%%

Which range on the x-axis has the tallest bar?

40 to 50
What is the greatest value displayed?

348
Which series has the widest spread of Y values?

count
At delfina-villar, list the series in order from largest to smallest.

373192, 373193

%%
%%

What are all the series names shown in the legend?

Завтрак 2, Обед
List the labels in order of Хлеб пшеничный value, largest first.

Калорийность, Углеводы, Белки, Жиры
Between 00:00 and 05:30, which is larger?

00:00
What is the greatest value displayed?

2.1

%%
%%

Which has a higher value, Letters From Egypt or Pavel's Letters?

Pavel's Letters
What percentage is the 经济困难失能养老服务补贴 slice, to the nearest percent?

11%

%%

* Aim of the exercise *
Duplicate the lines starting with the line that contains "Which range on" and going on through the line that contains "373192, 373193", both included.

* Your response *
Which range on the x-axis has the tallest bar?

40 to 50
What is the greatest value displayed?

348
Which series has the widest spread of Y values?

count
At delfina-villar, list the series in order from largest to smallest.

373192, 373193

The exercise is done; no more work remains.